Page-level text extractions
-*-
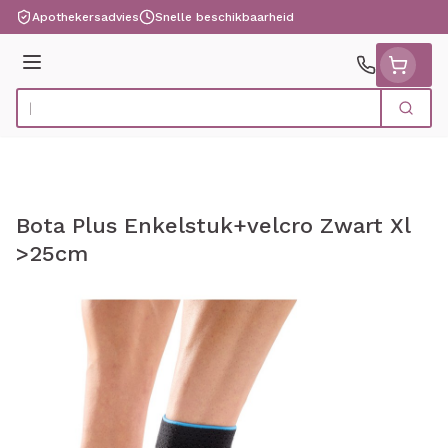
Ga naar de inhoud
Apothekersadvies
Snelle beschikbaarheid
Menu
Zoek
Product, merk, categorie...
Bota Plus Enkelstuk+velcro Zwart Xl
>25cm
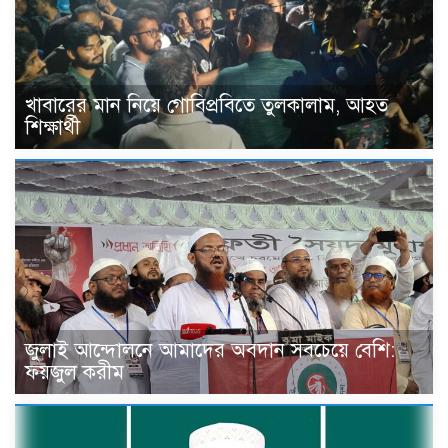
খাবারের মান নিয়ে গোবিপ্রবিতে তুলকালাম, আহত
শিক্ষার্থী
জুলাই আন্দোলনে আমাদের অবদান সবচেয়ে বেশি:
ফয়জুল করীম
-*-
(About this exercise) None of the pictures belong in the copy; transcribe the rest of the data exactly.

(Answer for the task)
Ga naar de inhoud
Apothekersadvies
Snelle beschikbaarheid
Menu
Zoek
Product, merk, categorie...
Bota Plus Enkelstuk+velcro Zwart Xl
>25cm
খাবারের মান নিয়ে গোবিপ্রবিতে তুলকালাম, আহত
শিক্ষার্থী
জুলাই আন্দোলনে আমাদের অবদান সবচেয়ে বেশি:
ফয়জুল করীম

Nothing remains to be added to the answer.